I have had for the last few years, a growing pile of electronics that I called my homelab. It looked a bit sad.
I decided recently that it really deserved some love, and it’s really very rewarding to put in a bit of effort for something that looks good.
So I started looking into ideas on how to clean it up.
Initially I was planning on getting either a 9u or 12u rack/cabinet, and just leaving it in the same place. But as much as I love my servers and gadgets, I don’t think a black metal box in the living room/ kitchen looks great to guests. So I figured I should try something that looks better.
An IKEA lack was off the table, as it’s much too large for something up against the wall in my opinion, so I browsed the website for a while until I came across the TRYSIL. It’s a chest of r draws, that extends a mere 40cm from front to back. Perfect for up against the wall! And at only $129, it was just $4.05 more expensive than a 9u rack.

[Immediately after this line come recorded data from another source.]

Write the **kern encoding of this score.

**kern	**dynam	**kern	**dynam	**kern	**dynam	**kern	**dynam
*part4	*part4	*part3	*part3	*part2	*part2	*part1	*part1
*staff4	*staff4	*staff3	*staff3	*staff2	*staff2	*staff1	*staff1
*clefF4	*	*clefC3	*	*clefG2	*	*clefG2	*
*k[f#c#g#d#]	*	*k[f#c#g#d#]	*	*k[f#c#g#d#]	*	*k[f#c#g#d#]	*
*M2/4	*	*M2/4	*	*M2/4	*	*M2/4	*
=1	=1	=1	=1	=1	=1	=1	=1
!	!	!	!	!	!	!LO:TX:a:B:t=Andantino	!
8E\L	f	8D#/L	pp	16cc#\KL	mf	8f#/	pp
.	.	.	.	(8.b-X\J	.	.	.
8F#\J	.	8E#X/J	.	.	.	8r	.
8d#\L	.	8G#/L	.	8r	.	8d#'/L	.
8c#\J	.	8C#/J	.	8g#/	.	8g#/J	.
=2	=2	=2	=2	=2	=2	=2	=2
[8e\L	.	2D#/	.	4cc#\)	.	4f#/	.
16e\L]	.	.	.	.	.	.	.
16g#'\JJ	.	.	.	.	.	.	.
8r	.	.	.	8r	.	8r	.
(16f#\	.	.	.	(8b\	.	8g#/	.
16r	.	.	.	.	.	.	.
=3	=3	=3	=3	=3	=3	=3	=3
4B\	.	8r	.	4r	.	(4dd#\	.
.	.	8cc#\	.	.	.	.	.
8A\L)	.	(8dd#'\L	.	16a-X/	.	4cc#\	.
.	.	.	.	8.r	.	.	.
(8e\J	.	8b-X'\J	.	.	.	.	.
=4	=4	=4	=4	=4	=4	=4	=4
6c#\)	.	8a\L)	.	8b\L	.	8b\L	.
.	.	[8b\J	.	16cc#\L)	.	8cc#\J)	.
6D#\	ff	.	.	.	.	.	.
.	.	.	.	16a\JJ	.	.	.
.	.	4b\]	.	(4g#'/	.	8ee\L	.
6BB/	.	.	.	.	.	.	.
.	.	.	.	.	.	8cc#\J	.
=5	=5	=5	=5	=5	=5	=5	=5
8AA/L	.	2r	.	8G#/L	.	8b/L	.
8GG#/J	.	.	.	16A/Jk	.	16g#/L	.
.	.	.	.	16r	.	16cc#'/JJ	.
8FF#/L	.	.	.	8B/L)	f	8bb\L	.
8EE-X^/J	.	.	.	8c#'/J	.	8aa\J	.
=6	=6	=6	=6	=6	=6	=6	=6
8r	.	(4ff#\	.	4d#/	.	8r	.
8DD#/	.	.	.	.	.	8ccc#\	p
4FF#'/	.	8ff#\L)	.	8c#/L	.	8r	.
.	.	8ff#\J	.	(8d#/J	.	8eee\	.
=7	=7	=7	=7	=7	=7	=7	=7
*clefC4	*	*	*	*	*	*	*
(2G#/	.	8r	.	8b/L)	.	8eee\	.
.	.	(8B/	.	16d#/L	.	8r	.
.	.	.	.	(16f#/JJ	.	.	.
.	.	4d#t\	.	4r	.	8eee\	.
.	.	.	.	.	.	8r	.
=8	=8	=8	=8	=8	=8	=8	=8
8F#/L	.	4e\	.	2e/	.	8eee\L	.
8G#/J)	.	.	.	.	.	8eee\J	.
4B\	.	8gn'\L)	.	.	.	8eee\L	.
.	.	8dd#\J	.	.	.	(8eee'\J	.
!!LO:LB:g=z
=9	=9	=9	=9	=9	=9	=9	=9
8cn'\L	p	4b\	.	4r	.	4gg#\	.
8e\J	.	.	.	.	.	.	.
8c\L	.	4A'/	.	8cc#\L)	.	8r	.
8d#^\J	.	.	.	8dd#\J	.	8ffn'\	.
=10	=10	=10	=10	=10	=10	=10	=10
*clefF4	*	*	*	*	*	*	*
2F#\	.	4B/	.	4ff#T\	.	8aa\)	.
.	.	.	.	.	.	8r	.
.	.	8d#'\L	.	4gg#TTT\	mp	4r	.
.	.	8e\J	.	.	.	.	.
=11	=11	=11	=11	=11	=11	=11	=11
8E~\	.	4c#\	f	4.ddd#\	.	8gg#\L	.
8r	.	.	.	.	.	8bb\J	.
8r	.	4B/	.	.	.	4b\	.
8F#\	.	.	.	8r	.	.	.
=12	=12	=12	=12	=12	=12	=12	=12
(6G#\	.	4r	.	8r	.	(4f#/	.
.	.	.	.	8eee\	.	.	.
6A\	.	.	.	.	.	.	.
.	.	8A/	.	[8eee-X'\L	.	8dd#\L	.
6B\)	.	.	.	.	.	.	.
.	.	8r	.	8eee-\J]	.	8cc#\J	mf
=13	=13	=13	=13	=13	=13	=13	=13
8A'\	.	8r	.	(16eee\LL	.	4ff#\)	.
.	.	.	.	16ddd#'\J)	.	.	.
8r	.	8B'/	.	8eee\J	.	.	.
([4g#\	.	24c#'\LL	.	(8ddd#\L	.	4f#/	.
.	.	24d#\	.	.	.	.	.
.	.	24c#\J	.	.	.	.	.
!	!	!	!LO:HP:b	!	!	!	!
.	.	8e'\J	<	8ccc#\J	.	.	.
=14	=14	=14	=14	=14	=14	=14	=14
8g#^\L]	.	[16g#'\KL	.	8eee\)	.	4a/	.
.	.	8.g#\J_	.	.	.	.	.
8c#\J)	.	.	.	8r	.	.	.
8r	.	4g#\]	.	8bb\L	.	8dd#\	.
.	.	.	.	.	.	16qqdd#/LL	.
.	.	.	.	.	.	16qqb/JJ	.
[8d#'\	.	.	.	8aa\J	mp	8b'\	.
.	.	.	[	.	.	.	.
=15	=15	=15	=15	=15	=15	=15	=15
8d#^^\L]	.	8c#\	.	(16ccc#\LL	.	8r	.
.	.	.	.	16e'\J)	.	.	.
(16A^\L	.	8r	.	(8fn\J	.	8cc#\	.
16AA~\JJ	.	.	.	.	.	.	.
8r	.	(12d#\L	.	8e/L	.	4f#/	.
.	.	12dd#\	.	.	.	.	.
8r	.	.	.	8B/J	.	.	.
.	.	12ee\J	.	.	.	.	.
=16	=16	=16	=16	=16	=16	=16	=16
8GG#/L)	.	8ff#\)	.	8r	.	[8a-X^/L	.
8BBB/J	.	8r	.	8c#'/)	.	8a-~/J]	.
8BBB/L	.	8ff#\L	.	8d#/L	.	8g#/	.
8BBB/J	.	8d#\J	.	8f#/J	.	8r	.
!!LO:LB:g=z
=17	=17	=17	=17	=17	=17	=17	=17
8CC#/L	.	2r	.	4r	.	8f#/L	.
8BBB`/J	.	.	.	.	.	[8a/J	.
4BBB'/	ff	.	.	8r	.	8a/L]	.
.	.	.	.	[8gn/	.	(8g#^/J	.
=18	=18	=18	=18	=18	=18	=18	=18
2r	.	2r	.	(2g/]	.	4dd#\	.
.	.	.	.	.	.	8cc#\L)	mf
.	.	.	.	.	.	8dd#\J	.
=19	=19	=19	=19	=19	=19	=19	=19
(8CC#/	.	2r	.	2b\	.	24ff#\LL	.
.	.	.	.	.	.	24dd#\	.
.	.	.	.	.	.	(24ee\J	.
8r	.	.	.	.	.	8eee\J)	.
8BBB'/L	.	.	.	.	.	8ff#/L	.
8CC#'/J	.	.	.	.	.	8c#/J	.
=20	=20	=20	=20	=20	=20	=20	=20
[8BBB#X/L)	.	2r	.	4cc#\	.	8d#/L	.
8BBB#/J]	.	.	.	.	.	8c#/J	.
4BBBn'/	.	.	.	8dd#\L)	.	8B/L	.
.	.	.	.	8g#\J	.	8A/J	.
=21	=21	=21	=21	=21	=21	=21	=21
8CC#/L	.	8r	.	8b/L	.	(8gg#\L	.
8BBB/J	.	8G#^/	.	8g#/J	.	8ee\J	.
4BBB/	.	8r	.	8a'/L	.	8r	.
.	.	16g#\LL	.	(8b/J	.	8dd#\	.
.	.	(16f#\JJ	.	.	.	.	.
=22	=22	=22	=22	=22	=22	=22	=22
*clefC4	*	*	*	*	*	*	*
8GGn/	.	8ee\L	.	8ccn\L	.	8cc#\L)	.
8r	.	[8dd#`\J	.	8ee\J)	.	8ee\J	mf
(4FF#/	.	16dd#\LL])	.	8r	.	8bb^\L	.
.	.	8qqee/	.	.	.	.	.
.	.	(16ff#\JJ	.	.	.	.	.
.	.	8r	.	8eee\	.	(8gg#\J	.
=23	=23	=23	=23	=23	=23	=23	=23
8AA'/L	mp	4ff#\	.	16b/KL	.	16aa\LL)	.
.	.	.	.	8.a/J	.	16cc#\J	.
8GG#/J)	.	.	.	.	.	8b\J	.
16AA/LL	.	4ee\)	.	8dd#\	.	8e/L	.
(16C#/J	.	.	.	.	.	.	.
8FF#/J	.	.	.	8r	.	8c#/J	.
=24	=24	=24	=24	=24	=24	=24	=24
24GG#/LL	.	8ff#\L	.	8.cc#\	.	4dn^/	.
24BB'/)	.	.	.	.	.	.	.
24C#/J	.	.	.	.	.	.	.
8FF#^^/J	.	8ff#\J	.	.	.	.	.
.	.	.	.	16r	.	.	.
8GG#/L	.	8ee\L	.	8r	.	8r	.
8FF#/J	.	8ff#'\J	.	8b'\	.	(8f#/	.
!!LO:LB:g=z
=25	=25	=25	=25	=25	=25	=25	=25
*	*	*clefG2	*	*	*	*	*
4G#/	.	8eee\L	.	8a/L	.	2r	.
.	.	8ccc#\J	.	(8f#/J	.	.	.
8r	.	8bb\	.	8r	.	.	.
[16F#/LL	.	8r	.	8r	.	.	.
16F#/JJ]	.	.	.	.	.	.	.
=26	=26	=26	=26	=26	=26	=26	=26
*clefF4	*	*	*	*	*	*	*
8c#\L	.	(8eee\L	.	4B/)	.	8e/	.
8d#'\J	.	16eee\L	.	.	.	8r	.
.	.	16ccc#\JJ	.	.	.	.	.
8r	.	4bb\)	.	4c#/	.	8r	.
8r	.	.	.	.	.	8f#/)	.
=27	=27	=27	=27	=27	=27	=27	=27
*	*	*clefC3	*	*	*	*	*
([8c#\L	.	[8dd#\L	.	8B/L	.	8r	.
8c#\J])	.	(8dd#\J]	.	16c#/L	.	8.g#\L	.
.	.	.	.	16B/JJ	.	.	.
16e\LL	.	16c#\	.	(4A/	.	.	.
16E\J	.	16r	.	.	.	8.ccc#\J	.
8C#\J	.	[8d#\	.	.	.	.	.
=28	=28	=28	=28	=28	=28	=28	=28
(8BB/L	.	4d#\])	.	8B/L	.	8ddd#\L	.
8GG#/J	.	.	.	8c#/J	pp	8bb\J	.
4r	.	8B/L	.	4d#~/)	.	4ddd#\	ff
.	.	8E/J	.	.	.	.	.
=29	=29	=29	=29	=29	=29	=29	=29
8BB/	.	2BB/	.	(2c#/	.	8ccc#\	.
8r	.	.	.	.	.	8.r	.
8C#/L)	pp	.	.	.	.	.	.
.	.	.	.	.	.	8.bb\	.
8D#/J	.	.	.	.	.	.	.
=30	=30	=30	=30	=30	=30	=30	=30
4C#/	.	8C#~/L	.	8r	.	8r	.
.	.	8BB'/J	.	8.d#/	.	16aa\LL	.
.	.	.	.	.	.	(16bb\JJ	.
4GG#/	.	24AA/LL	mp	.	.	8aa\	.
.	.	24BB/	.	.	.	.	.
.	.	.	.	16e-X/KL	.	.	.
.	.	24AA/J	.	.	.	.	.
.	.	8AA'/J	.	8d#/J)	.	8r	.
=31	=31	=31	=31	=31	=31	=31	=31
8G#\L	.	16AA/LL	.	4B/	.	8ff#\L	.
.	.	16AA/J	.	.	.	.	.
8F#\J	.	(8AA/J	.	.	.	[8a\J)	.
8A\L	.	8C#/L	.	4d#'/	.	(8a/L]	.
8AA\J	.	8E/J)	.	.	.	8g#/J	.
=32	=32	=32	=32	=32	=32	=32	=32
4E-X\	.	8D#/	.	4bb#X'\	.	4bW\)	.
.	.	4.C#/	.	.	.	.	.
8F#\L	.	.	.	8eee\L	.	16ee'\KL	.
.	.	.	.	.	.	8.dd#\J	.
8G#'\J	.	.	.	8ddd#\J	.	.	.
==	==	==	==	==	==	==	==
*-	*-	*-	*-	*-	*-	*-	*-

So I ordered one and picked it up Friday night. Assembly was pretty straightforward, just follow the pictures as you would expect. But what I didn’t do was install the bottom two draws, I left that section completely open.
I purchased two metal strips for.the hardware for about $0.80 each, and laid the two draw fronts together about the correct spacing apart, and bolted them together using the metal strips.
I then measured out and attached two butt hinfes ($4.95 for the pair) to the new door and cabinet.
I had this wall-mount server rack thing left over from a previous intention to wall mount my servers in the garage, and flipping it on its side gave me a perfect 3u mounting space.
I used M5 bolts and some washers to secure it in place, and it’s not going ANYWHERE.
This fits really well, leaving a bit of space on either side for cable management and other things.
I then test fit a PowerPoint art he back and started on my way to cutting out a hole in the base to mount a pair of 200mm fans for airflow.
In Australia you can’t do mains voltage work without a license, so I called over a sparky friend do wire things up for me.
I went out to my local Jaycar to pickup a few things I would need, and while I was there I found a 4 Port USB outlet for only $15! I grabbed this and a mounting box for it as well, this will be useful for odd things like an esp8266 to monitor temperature and drive LEDs, and the Mi-Light wifi bridge.
Now that sparky mate has installed those for me I went back to working on cutting out my hole for the fans. I probably could have cut it out before assembly but I was in the mood to get things done in one day so I didn’t want to trek out to Robots and Dinosaurs with some wood to cut out using their tools!
I cut a hole on the upper left side for a cable feed hole for ethernet connectivity, but I’m thinking I’ll replace this with a 6 way Keystone plate to keep the cabinet modular. I want to move the nbn cable NTD into the roof, so that rather than an RG-6 cable to deal with I just have CAT6…
I also got an IEC socket installed on the back to be fed from the external UPS which is too large to fit inside, this also means it’s relatively simple to unplug and move should I have to do that.
Once I had the holes cut out to my satisfaction, keeping in mind that they won’t really be seen so I wasn’t too fussed, I used cable ties to hold the two 200mm fans together, and screwed them into the underside of the cabinet over the hole.
Once I had mounted and wired up my fans, it was time to start moving my network hardware over.
I started with the switch as it will serve as the shelf for the other hardware. (don’t worry it’s properly bolted in)
I then installed the power distribution bar, NTD and pfsense router. I blacked out the pfsense because it’s a surprise for another post soon.
I affixed the Mi-Light bridge and zigbee2mqtt devices using command Velcro, and screwed in a fan controller harvested from the same PC the fans came from.
I began to test fit the various power supplies inside, there’s a few because I’m using micro PC’s as servers… I’m considering consolidating the Synology units into a single 150w PSU though.
I test fit and began cabling everything in, I have ordered a brushed 1u panel to clean up the wiring a bit more but it will be a few weeks from china.
Once everything was in, I did a final test to make sure I was happy with the airflow and the path the air seems to be taking through the cabinet, which will improve after I install the brushed plate and a blank panel.
With ally tests done and happy, I hooked up the ups and turned on all the servers one after another. I monitored them as they came back online to ensure all VMs and services started correctly, and so far only Wireguard refuses to start! 🙁
Good enough for me!
And with that the move was virtually complete!
I have since added some lights, and a DHT22 temp/humidity sensor inside to keep track of how it’s going, but temps so far seem very acceptable.
The 120mm fans bolted directly to the cabinet are audible so I would like to replace them with noctuas, mounted via rubber or foam dampeners.
Overall I’m super happy with how it turned out, everything fit perfectly, it was fun to work on and build, it looks so much better than an ominous pile of electronics next to the kitchen and dust will hopefully be a bit less an issue now!
Best of all, it looks nothing like a server cabinet!